Looking for some assistance here related to designing a logic for last name match using fuzzy match tool- dataset ~1.4M records
Sample table format:
COL-A | COL-B | COL-C | COL-D | COL-E |
X | S1 | LASTNAME1 | S2 | LASTNAME10 |
X | S1 | LASTNAME2 | S2 | LASTNAME2 |
Y | S3 | LASTNAME3 | S4 | LASTNAME11 |
Y | S3 | LASTNAME3 | S4 | LASTNAME12 |
Y | S3 | LASTNAME4 | S4 | LASTNAME13 |
Z | S5 | LASTNAME5 | S6 | LASTNAME5 |
Lastnames in input dataset have spelling, character mismatches. So algorithm needed is to identify similarity score using all text-word-character comparisons possible
Need to match COL-C vs COL-E for similarity and need to output the score and key used to map in fuzzy match for each of the input rows. I am trying to setup fuzzy match on this table with custom setting but since dataset has total 1.3M rows , currently it is taking long time and returning 100s of billions of rows from fuzzy match tool output which is inefficient as it is comparing record of each lastname from col C with lastname from Col E. I need it to only run comparison on same row value. for ex. row 1 of sample table- LASTNAME1 should only get compared with LASTNAME10 as it is on same row and not with other row values. So expected output rows from fuzzy match tool should be less than original 1.3M input rows as some of row ideally will not get matched depending on threshold setup and not billion rows will be outputted which i am currently struggling with
Sample Expected result.
COL-A | COL-B | COL-C | COL-D | COL-E | Score | MapKey |
X | S1 | LASTNAME1 | S2 | LASTNAME10 | Score1 | MK1 |
X | S1 | LASTNAME2 | S2 | LASTNAME2 | Score 2 | MK2 |
Y | S3 | LASTNAME3 | S4 | LASTNAME11 | Score 3 | MK3 |
Y | S3 | LASTNAME3 | S4 | LASTNAME12 | Score 4 | MK4 |
Y | S3 | LASTNAME4 | S4 | LASTNAME13 | Score 5 | MK5 |
Z | S5 | LASTNAME5 | S6 | LASTNAME5 | Score 6 | MK6 |
Any sample workflow using batch macro-fuzzy match technique or using other matching functions that will help address my issue will be really helpful here
So, you just want to go line by line rather than one dataset vs the other. That's not how the Fuzzy Match tool is set up, and to go line by line, I would suggest a formula or something for speed rather than the fuzzy match tool. The tool will do so much more than what you are after and so take longer.
If going to a formula style approach, then ideally the Jaro-Winkler algorithm is the formula you would be looking for.
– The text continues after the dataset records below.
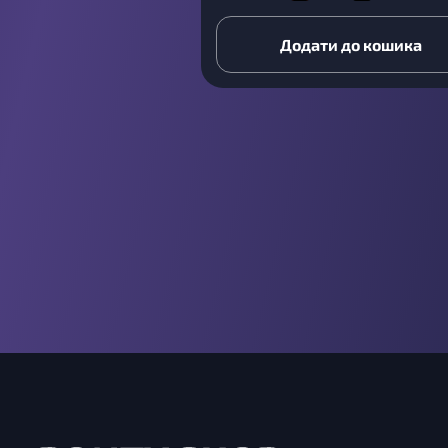
Додати до кошика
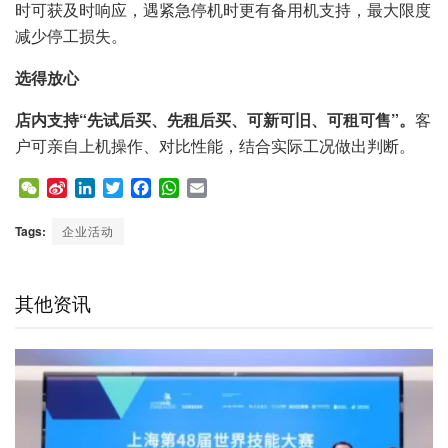
时可获及时响应，遇紧急停机时更有备用机支持，最大限度
减少停工损失。
选得放心
店内支持“先试后买、先租后买、可新可旧、可租可售”。
客
户可亲自上机操作、对比性能，结合实际工况做出判断。
W
S
L
T
F
W
E
e
i
i
w
a
h
m
C
n
n
i
c
a
a
Tags:
企业活动
h
a
k
t
e
t
i
a
W
e
t
b
s
l
t
e
d
e
o
A
其他资讯
i
I
r
o
p
b
n
k
p
o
Take a look at this macro, I have not tested or even downloaded it, so no idea on speed etc.
This is the idea for a formula to be added natively (please star it to vote for it): https://community.alteryx.com/t5/Alteryx-Designer-Desktop-Ideas/Levenshtein-and-Jaro-Winkler-Distanc...
And this is a description of the Jaro-Winkler algorithm: https://medium.com/codex/best-libraries-for-fuzzy-matching-in-python-cbb3e0ef87dd#:~:text=all%20huma...
If you would really like to persist with the tool, then try a batch or iterative macro feeding in one line (or unrelated lines) at a time. Take a look at "Help > Sample Workflows > Use Scripting and.... > Build a Macro > Merge to a master file with Fuzzy Matching" for an example using macros. However, that example is not the same as yours, and so will require a lot of stripping out... I would advise looking at that sample, but not using it as your starter.
For the easiest solution of an iterative macro line by line, build an iterative macro with parallel sample tools to split the top row off and then iterate the rest. But 1.3m iterations is going to be hefty.
Take a look at this: https://community.alteryx.com/t5/Alteryx-Designer-Desktop-Discussions/FUZZY-MATCH-line-by-line/td-p/...